The Wheatons heard about IJM through church and were immediately impressed by the organization’s work.

“We love that they work with slavery and sex trafficking,” said Karissa. “How they go about prosecuting the perpetrators…then helping the (victims) to carry on with their lives.”

In order to raise the $7,500 they need to participate in the ride, the Wheatons have held two garage sales and say both did extremely well.

“We raised more than we expected,” said Jason.

“The people in the Valley are really great,” Karissa added.

The Wheatons are now concentrating on their final three-days-a-week training rides, and while they don’t have any more fundraisers planned they would certainly appreciate any contributions that come their way.

Donations can be made online at ventureexpeditions.org/page/donate-now. Select Jason and Karissa Wheaton as the participants.

Karissa is also accepting cheques where she works at Kean Auto (180 North Island Highway, Courtenay). They note that because this is an American organization, donations are not tax deductible and cheques must be made out to Jason or Karissa Wheaton with the memo Freedom Tour.

The IJM works in a number of areas. An example of where funds from the Freedom Tour will be put to work: $30 provides an aftercare package for a survivor of sex trafficking; $40 provides urgent aftercare needs for surviving widows and orphans; and $111 provides freedom training for a family rescued from slavery.

Karissa says they are both excited and looking forward to the upcoming ride.

Jason can be reached at 260-218-2564. More information is on Facebook at Jason and Karissa’s freedom tour and on Instagram at #jkfreedomtour. Track their progress during the bike tour at ventureexpeditions.org

•••

Ending slavery is one of several IJM world-wide projects. IJM was founded in 1997 and launched International Justice Mission Canada in 2002. Since 2006, IJM says it has freed more than 19,000 people around the world from slavery. The group notes slavery is very much a modern day problem, with an estimated 27 million slaves in the world today – more than any other time in history.

Up to 80 per cent of human trafficking victims are women and girls, and up to 50 per cent are minors.

“Human trafficking is tied with the illegal arms industry as the second largest criminal industry in the world today and is currently the fastest growing,” IJM notes.

On a broader scale, IJM is a global organization protecting the poor from violence throughout the developing world.
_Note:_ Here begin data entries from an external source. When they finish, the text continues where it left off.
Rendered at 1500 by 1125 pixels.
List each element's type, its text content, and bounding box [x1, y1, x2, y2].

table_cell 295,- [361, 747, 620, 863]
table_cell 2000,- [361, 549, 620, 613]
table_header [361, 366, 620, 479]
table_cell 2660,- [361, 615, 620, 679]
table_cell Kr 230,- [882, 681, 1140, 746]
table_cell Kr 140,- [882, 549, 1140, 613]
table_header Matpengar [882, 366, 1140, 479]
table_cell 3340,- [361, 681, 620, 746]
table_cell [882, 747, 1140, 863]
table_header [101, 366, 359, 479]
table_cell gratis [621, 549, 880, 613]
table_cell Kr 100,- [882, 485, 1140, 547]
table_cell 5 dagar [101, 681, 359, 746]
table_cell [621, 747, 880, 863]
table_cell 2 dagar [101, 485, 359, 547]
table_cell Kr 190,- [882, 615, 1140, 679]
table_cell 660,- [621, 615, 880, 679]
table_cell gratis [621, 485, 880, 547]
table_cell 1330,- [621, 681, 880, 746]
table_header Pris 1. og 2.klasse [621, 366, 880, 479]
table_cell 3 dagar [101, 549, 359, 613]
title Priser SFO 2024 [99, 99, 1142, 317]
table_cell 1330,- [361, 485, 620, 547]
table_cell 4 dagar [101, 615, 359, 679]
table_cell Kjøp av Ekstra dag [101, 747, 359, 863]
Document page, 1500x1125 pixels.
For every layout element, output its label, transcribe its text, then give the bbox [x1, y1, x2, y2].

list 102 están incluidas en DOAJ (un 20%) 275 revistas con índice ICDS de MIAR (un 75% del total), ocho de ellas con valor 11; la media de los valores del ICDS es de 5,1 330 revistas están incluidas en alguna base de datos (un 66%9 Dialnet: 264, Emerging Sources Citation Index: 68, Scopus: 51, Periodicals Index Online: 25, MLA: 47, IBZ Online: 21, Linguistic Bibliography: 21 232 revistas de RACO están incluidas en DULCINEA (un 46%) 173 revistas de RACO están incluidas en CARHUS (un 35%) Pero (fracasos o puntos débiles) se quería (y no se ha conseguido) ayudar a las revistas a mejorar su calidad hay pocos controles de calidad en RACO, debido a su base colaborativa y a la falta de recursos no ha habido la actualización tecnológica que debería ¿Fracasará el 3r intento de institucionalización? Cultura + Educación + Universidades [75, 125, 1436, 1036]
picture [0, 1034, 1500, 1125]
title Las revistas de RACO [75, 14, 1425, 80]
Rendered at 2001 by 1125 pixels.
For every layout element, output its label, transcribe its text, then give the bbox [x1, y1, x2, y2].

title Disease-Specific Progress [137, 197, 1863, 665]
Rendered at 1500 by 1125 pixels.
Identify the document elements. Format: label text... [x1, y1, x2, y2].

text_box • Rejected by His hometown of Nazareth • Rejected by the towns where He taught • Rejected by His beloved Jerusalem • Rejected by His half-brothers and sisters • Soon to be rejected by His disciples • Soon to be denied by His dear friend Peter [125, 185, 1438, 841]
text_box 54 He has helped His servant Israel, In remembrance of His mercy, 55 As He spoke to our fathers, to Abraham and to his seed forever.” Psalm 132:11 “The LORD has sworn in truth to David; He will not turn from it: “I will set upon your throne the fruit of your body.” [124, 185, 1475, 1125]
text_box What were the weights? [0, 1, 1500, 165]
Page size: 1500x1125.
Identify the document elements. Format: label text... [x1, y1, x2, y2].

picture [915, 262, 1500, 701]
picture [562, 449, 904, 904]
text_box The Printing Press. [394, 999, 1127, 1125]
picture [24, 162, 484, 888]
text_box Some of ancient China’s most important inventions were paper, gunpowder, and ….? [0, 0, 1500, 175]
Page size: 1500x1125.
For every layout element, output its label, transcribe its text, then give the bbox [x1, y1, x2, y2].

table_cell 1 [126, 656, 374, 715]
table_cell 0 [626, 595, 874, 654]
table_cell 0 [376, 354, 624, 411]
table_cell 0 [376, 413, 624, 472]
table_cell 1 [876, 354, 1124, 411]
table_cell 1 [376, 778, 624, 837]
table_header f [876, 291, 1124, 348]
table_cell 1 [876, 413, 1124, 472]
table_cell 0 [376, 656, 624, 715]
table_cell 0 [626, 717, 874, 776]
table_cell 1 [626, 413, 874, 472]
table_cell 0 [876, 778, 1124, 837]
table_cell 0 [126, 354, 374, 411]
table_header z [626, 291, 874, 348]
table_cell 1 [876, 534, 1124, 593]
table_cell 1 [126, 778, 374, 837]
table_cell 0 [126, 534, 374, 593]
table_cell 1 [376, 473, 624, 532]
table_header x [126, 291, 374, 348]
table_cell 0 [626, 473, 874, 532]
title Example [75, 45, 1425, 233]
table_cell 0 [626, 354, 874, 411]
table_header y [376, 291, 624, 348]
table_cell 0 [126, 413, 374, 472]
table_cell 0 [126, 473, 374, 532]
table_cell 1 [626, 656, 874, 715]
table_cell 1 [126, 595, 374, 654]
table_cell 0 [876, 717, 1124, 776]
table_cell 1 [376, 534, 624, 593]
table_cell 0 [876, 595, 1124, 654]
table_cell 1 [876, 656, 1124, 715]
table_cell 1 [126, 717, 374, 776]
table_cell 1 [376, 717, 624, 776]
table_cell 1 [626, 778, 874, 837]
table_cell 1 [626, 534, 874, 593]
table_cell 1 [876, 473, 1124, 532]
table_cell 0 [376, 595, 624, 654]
They work in nearly 20 communities throughout Africa, Latin America, South and Southeast Asia to “rescue thousands, protect millions, and prove that justice for the poor is possible.”

IJM’s global team includes lawyers, investigators, social workers, community activists and other professionals, and they say that to date they’ve rescued more than 23,000 people from violence and oppression.

“Today, our work is helping to protect 21 million people globally from violence,” the group states.

The IJM fights slavery, sex trafficking, sexual violence, police brutality, property grabbing and citizens’ rights abuse by rescuing victims and getting them out of the place where they’re in danger. They help bring criminals to justice, hold slave owners, traffickers, rapists and criminals accountable in court, then restore the survivors by giving them the support and tools they need to heal and thrive.

Riders in the IJM 2015 Freedom Tour will be stopping along the route to connect with churches and communities and educate them about the realities of modern day slavery and sharing tangible steps that individuals can take to help eradicate the scourge.

It’s a big job. And while the Wheatons may not be the biggest bicyclists, they are certainly showing they have extremely big hearts as they do their part to help the IJM end slavery.